So we may determine $x_k$ inductively. Suppose $x_0,\ldots,x_{k-1}$ are known. We want to find the vector $x_k=(x_{k1},x_{k2},\ldots,x_{kk},0,\ldots,0)^T$ (so that $X^T=(x_{ij})$). By assumption,
\begin{equation}
\sum_{j=1}^k(x_{kj}-x_{ij})^2 = d_{ik}^2\tag{$\dagger$}
\end{equation}
for $i=0,1,\ldots,k-1$. Subtract the equation with $i=0$ from the others and make use of the fact that $x_{ij}=0$ for $j>i$, we get a triangular system of $k-1$ linear equations
$$
2\begin{bmatrix}
x_{11}\\
x_{21}&x_{22}\\
\vdots&&\ddots\\
x_{k-1,1}&x_{k-1,2}&\cdots&x_{k-1,k-1}\\
\end{bmatrix}
\begin{bmatrix}x_{k1}\\x_{k2}\\ \vdots\\x_{k,k-1}\end{bmatrix}
=\begin{bmatrix}
d_{1k}^2-\|x_1\|^2\\
d_{2k}^2-\|x_2\|^2\\
\vdots\\
d_{k-1k}^2-\|x_{k-1}\|^2
\end{bmatrix}
-(d_{0k}^2-\|x_0\|^2)
\begin{bmatrix}1\\1\\ \vdots\\1\\\end{bmatrix}.
$$
Therefore $x_{k1},x_{k2},\ldots,x_{k,k-1}$ can be solved by forward substitution.
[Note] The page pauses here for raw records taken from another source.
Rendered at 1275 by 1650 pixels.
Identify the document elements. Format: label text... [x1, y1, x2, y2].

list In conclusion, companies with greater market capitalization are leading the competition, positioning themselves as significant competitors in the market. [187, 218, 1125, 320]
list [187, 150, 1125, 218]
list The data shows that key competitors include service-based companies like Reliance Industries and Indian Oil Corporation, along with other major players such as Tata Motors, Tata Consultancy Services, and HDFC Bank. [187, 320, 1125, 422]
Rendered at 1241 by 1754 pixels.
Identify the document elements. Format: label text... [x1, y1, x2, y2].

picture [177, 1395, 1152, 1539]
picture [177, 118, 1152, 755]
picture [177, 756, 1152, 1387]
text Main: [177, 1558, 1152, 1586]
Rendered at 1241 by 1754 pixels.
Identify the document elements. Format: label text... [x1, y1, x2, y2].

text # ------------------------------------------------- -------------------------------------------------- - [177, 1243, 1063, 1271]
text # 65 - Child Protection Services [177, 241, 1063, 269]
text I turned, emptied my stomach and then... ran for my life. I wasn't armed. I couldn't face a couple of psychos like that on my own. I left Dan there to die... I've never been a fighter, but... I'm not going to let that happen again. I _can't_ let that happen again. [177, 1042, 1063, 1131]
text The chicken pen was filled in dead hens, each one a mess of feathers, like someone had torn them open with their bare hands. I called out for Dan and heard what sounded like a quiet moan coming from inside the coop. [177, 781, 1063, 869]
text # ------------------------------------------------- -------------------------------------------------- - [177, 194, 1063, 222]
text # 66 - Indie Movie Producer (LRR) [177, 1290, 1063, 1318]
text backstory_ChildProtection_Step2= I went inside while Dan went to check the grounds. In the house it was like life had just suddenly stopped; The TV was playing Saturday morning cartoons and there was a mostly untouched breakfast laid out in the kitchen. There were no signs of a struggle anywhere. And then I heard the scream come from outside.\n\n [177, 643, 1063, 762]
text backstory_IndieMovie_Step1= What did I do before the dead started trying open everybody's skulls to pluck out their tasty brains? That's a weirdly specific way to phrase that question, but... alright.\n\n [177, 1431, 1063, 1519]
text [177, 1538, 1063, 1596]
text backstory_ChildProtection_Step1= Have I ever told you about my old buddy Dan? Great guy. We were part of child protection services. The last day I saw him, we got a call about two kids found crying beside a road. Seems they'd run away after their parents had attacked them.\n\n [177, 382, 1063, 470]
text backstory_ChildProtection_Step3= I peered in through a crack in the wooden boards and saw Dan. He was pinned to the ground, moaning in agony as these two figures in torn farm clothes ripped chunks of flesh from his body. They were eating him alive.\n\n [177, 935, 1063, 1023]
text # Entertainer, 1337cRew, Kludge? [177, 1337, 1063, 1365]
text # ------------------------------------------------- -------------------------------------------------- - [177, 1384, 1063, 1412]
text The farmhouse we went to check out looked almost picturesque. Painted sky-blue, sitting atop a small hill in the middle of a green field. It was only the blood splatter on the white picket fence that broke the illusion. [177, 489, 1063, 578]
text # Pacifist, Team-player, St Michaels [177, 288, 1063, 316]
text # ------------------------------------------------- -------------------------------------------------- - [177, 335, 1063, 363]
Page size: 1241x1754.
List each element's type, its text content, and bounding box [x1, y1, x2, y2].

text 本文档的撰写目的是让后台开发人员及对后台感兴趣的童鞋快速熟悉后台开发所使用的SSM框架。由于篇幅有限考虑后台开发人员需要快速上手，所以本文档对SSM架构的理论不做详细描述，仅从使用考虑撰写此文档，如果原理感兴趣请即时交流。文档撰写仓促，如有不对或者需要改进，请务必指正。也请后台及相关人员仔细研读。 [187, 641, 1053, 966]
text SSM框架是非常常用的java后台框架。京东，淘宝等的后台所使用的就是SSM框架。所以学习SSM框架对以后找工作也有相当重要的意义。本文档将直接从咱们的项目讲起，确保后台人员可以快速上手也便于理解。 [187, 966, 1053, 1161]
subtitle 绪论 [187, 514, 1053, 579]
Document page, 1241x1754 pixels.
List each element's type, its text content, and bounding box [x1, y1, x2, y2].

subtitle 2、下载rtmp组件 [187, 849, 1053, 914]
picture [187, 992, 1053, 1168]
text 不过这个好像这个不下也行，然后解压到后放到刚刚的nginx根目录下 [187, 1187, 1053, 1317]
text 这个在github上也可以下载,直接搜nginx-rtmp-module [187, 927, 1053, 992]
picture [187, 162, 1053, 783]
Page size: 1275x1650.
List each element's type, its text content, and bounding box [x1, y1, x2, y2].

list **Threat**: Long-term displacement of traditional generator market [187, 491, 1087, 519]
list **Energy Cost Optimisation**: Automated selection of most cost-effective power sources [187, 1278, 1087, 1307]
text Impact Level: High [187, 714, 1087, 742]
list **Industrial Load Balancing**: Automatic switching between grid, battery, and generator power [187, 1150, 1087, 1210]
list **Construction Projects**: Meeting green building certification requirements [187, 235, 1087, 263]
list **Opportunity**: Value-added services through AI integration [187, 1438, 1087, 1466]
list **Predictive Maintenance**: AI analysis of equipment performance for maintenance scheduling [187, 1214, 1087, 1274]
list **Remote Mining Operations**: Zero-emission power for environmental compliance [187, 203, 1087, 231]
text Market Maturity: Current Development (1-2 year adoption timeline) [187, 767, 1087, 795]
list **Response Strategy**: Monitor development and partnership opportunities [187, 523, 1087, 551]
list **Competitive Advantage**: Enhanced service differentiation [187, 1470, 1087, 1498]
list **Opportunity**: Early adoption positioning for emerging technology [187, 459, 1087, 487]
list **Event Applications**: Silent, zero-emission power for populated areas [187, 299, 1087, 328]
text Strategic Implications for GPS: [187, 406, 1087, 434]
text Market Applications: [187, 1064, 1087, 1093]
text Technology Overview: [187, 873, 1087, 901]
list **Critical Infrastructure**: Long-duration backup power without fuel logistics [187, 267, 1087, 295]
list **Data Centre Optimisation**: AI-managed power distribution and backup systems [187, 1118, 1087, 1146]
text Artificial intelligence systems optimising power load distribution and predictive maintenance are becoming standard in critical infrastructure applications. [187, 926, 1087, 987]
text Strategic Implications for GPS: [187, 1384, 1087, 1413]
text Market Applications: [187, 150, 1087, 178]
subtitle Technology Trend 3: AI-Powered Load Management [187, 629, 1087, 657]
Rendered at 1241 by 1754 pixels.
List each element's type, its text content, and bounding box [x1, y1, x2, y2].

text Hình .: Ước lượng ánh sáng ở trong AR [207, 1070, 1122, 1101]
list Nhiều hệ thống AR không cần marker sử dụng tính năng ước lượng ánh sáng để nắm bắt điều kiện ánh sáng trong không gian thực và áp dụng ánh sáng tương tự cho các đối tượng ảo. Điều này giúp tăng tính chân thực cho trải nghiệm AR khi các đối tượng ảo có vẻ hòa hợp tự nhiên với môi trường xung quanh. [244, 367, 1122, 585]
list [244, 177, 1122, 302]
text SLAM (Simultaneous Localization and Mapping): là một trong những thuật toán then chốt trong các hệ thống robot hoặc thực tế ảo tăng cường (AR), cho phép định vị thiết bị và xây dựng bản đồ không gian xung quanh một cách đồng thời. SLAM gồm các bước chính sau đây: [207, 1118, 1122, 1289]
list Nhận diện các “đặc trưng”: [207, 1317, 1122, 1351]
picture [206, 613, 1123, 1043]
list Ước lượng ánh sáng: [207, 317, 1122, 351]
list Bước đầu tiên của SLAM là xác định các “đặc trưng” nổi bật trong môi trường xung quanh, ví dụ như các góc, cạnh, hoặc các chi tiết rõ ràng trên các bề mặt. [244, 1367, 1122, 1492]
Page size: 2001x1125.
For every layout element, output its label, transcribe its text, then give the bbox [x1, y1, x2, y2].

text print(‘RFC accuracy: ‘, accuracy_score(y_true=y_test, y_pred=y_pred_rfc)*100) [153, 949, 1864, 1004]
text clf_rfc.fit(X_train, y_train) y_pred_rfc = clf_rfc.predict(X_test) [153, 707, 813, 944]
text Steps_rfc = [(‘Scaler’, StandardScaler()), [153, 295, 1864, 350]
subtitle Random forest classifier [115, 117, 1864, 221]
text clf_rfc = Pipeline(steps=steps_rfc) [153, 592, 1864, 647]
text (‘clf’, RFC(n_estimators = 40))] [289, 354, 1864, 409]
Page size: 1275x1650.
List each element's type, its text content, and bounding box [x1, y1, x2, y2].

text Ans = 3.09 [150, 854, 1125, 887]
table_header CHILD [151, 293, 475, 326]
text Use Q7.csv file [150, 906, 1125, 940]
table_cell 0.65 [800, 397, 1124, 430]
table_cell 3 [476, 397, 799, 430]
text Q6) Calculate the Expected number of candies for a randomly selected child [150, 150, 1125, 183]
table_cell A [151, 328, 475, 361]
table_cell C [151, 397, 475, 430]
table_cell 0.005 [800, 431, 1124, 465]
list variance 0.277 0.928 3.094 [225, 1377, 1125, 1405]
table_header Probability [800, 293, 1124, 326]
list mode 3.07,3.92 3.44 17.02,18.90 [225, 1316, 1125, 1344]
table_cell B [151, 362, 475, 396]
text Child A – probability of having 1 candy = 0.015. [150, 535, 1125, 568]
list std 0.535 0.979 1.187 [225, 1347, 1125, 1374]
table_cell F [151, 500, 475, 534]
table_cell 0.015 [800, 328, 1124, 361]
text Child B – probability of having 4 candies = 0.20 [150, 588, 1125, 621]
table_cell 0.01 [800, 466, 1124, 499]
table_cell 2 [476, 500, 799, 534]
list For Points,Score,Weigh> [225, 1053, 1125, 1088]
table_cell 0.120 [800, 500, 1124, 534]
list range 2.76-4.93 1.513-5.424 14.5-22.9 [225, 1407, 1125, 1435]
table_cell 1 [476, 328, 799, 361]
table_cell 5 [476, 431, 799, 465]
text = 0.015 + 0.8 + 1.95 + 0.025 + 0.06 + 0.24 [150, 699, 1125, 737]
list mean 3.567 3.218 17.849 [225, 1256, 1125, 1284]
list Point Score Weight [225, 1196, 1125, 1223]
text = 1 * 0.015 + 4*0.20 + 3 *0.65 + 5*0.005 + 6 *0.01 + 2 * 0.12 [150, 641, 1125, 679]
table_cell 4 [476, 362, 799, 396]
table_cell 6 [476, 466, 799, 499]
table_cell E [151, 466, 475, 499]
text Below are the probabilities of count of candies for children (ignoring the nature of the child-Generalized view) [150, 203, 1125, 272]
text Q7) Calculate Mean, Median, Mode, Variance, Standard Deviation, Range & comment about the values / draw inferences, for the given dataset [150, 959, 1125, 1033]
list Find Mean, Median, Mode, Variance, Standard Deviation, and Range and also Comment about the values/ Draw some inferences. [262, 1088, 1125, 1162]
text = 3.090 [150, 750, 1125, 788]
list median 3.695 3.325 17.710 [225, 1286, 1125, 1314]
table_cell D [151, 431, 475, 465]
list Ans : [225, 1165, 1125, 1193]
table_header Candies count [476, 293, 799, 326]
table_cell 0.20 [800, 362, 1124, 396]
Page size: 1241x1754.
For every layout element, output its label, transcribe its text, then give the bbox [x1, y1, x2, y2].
Now the coefficient $x_{kk}$ can be recovered from ($\dagger$) with $i=0$, i.e. $x_{kk} = \sqrt{d_{0k}^2-\sum_{j=1}^{k-1} x_{kj}^2}$. So, the point $x_k$ exists if and only if the above triangular system is solvable (which is true if $x_{11},\ldots,x_{k-1,k-1}\not=0$) and $d_{0k}^2\ge\sum_{j=1}^{k-1} x_{kj}^2$. For your particular case, the five points can be chosen as $(0,0,0,0)$, $(1,0,0,0)$, $(0,2,0,0)$, $(0,0,2,0)$ and $(0,2,0,2)$.